# [Exercise]
Below are the entries; return exactly the line with "projects through its" and every later line, without anything else.

# [Data shown]
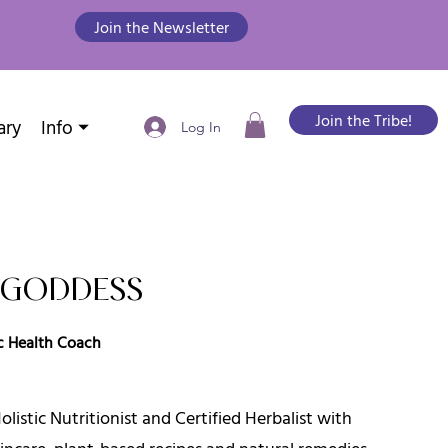
Join the Newsletter
Join the Tribe!
ary
Info ⏷
Log In
A GODDESS
tic Health Coach
listic Nutritionist and Certified Herbalist with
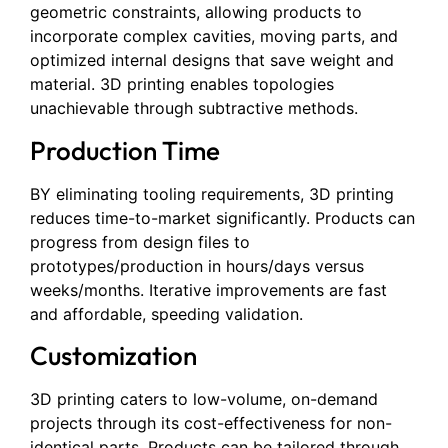
geometric constraints, allowing products to
incorporate complex cavities, moving parts, and
optimized internal designs that save weight and
material. 3D printing enables topologies
unachievable through subtractive methods.
Production Time
BY eliminating tooling requirements, 3D printing
reduces time-to-market significantly. Products can
progress from design files to
prototypes/production in hours/days versus
weeks/months. Iterative improvements are fast
and affordable, speeding validation.
Customization
3D printing caters to low-volume, on-demand
projects through its cost-effectiveness for non-
identical parts. Products can be tailored through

# [Answer area]
projects through its cost-effectiveness for non-
identical parts. Products can be tailored through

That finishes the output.